Durante la cena se mostró ausente, interviniendo en las conversaciones a base de palabras sueltas, aisladas y generalmente monosilábicas. Se limitaba a observar, cada vez más horrorizada, cómo los miembros de su familia ralentizaban paulatinamente sus movimientos. Por el contrario, los comensales la miraban con enorme admiración cada vez que ella ejecutaba alguna acción, seguramente preguntándose cómo era posible imprimir tal rapidez. El punto culminante fue cuando toda la escena se tornó estática, como si estuviese visionando una película y el reproductor se hubiese quedado atascado parando la imagen. La primera vez fue sólo un instante, apenas un segundo, transcurrido el cual todo volvió a la tediosa lentitud que ya consideraba signo de normalidad. Dos veces más soportó este fenómeno y tuvo la percepción de que el “atasco” era cada vez algo más prolongado. De hecho en el segundo tuvo tiempo de levantarse de la mesa e iniciar una carrera hacia el baño para vomitar toda la cena. Sus familiares no podían explicarse cómo había salido del comedor, ya que lo único que pudieron apreciar, a modo de dos fotogramas consecutivos, fue que primero ella estaba sentada y a continuación el último tramo de su media melena desaparecía por la puerta que daba al vestíbulo. 

En estado de gran ansiedad y hablando con la mayor lentitud que le era posible, se excusó ante los invitados y se dirigió a su habitación. Había buenas razones para ello, que se colaron por el inodoro. Se acostó enormemente preocupada tras ingerir un analgésico y un tranquilizante. Si ya tenía cierta animadversión hacia las fiestas navideñas, seguro que ahora no había posibilidad de reconciliación con la nochebuena.
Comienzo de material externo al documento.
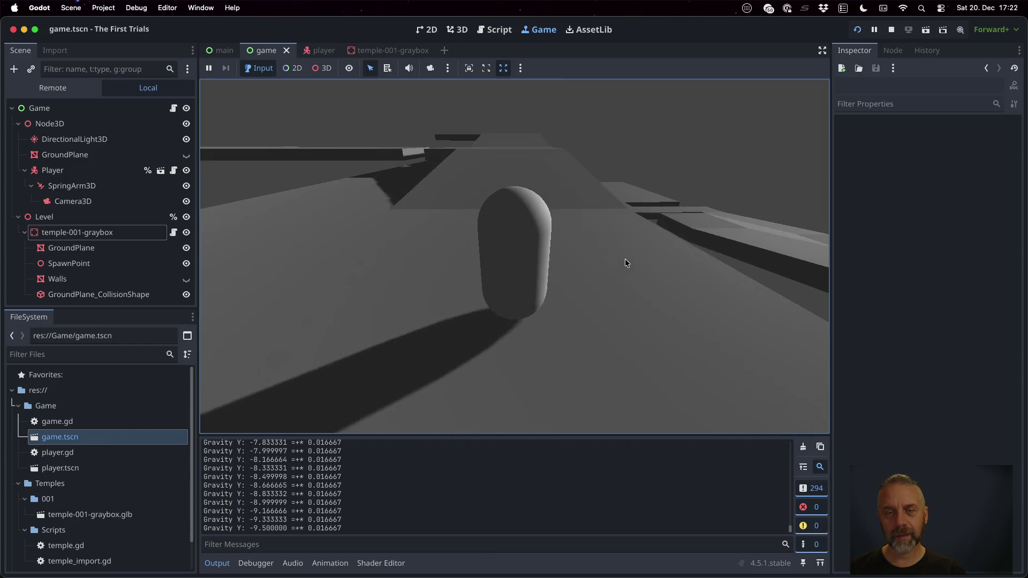
pyautogui.press('space')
Su radio reloj marcaba las 23:47. Se propuso mantener los ojos abiertos y fijos en los dígitos hasta que cambiasen. Creyó estar largo tiempo contemplándolos, pero éstos no avanzaron. Finalmente se durmió sin conseguir su objetivo.

Despertó muy cansada. Era el día de Navidad. Abrió los ojos y no se atrevió  a moverse. Giró lentamente la cabeza para ver la hora. Eran las 9:15. En la sala se oían risas y expresiones de júbilo. Recordó todo lo ocurrido durante la cena y el pánico volvió a adueñarse de ella. Permaneció en la cama más de media hora cargándose de valor para afrontar su destino. ¿Tendría algún tipo de tumor cerebral? ¿Cómo se lo comunicaría a su familia? Comprobó que no le dolía la nariz y el diente parecía estar bien fijo. Salió de su cuarto dispuesta a experimentar la molesta lentitud de todo lo que la rodeaba. Sin embargo no se sentía capaz de soportar las esporádicas e incrementales “detenciones” temporales del mundo. Entró en el salón con el corazón muy acelerado y se encontró con sus sobrinos que jugaban junto al árbol con sus recién estrenados juguetes. Todo parecía ser completamente normal. Al verla, uno de ellos se acercó con un paquete que ponía su nombre. Mientras lo cogía, dos lágrimas asomaron y comenzaron a rodar por sus mejillas. Se sentía cansada pero muy feliz al comprobar que la vida a su alrededor volvía a discurrir a la velocidad adecuada. No recordaba un inicio del día de Navidad tan dichoso desde que era apenas una adolescente. Antes de poder abrir su regalo, tuvo que escuchar con atención cómo todos los pequeños querían decirle casi simultáneamente lo que les había dejado Papá Noel. Tuvo la impresión de que era capaz de adivinar los regalos de cada uno de ellos, además de una especie de “déjà vu” de los paquetes que le mostraban.

Finalmente pudo abrir su propio su presente. Ante sus ojos apareció un broche de oro blanco con brillantes incrustaciones, representando un copo de nieve. Una nota sin firma lo acompañaba con el siguiente texto:

Lamento el brusco encuentro de ayer, pero era la mejor manera de reclutarte. Tu  ayuda ha sido fundamental para finalizar el reparto a tiempo. Ahora que conoces el secreto, espero tu colaboración también para el próximo año.

En ese momento volvió a nacer en ella el amor por la Navidad, independientemente de aquello en lo que la hemos convertido con el tiempo, erradicando su verdadera magia de nuestras mentes.